### QUOTED PASSAGE
Santoro was fined $1,500 on Friday, a fraction of the maximum available fine of $10,0000, for unsportsmanlike conduct by the International Tennis Federation during his centre court match against big-serving Australian Mark Philippoussis on Thursday.

Frustration at Philippoussis's power game got the better of Santoro, a 16-year Tour veteran, who turned and spat over his shoulder in the direction of a line judge after disputing a call with chair umpire Andreas Egli in the fourth set.

He was clearly seen spitting towards the line judge after a foot-fault was called.

Philippoussis won an entertaining match 4-6, 6-3, 6-4, 6-2 but the inventive Frenchman Santoro earned A$28,000 in prize money for reaching the second round.

Kucera accused line judges of helping 15th seed Lleyton Hewitt during their centre court match, which former world number one Hewit won 1-6, 6-1, 6-4, 6-1.

Kucera, who has been on the men's tour since 1990, claimed there had been six doubtful calls during his match and later said he had questioned chair umpire Norm Chryst after three of them.

"Even the linespeople helped him," Kucera told reporters after his loss to Hewitt.

"I think it was a little bit on purpose," he said.

Kucera also claimed that players in the locker-room had told him television replays confirmed the calls were wrong.

However, he also said the suspect calls did not affect the outcome of the match.

SPEAK OPENLY

An ATP Tour spokesman said Kucera could face a fine if his comments were found to be detrimental to the game.

"We encourage players to speak openly in their press conference, but with that freedom comes responsibility," ATP Tour spokesman Paul Macpherson was quoted as saying by The Age newspaper on Friday.

Australia's Davis Cup captain John Fitzgerald defended Santoro on Friday, describing him as one of the most polite players on the men's tour.

"He obviously made a bit of a mistake, it was an on-the-spot wrong decision that he made," Fitzgerald told Sydney radio.

"But he's got one of the nicest characters you could ever meet on the tennis circuit... He just made one mistake," he said.

### WRITTEN TASK A
Please translate this sentence from the tennis article into Spanish: "He was clearly seen spitting towards the line judge after a foot-fault was called."
### WRITTEN TASK B
In the tennis article, who was the chair umpire during Kucera's match against Hewitt?
Use only the tennis article to answer, not the listing.

### DATASET RECORDS

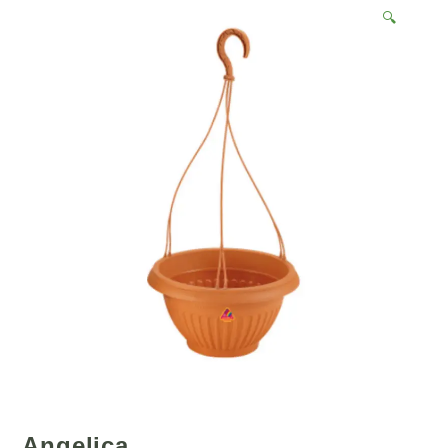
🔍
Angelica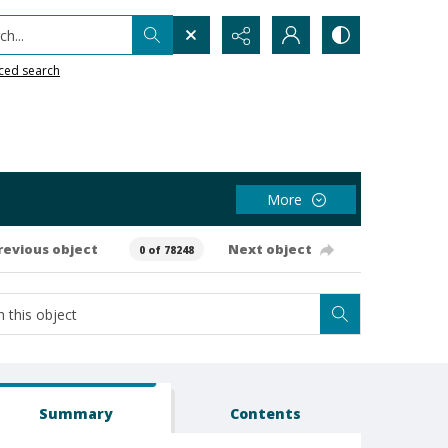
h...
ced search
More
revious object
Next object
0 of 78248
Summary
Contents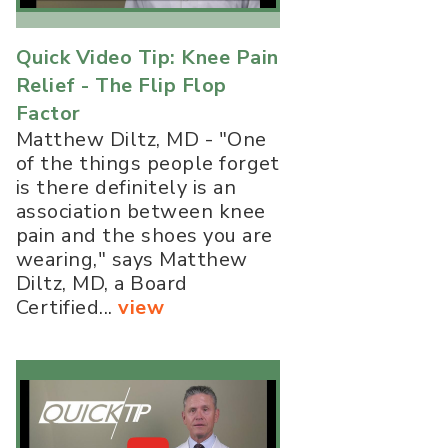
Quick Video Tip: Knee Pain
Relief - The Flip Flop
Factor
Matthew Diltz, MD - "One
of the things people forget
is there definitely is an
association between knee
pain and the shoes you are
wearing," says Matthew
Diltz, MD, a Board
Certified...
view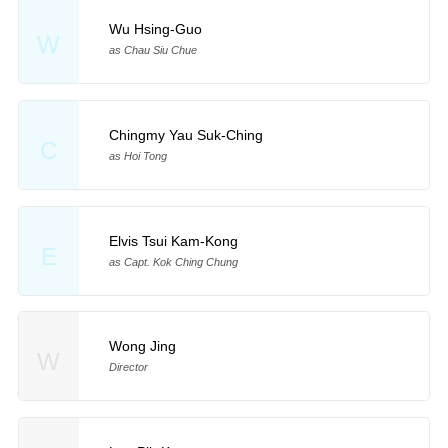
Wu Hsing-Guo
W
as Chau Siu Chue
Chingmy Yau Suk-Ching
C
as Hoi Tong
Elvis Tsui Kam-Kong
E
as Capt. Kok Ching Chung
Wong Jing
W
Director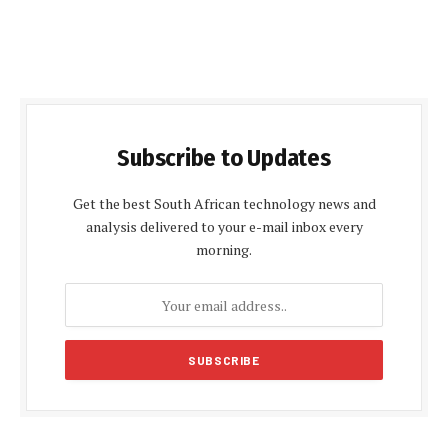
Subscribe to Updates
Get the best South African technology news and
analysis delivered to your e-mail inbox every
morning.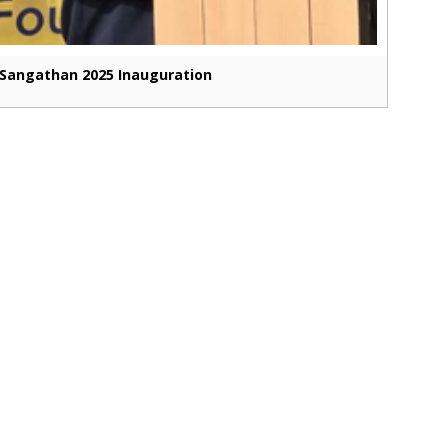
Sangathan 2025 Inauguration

### TASK RESULT A
Se le vio claramente escupir hacia el juez de línea después de que se cantara una falta de pie.

### TASK RESULT B
Norm Chryst.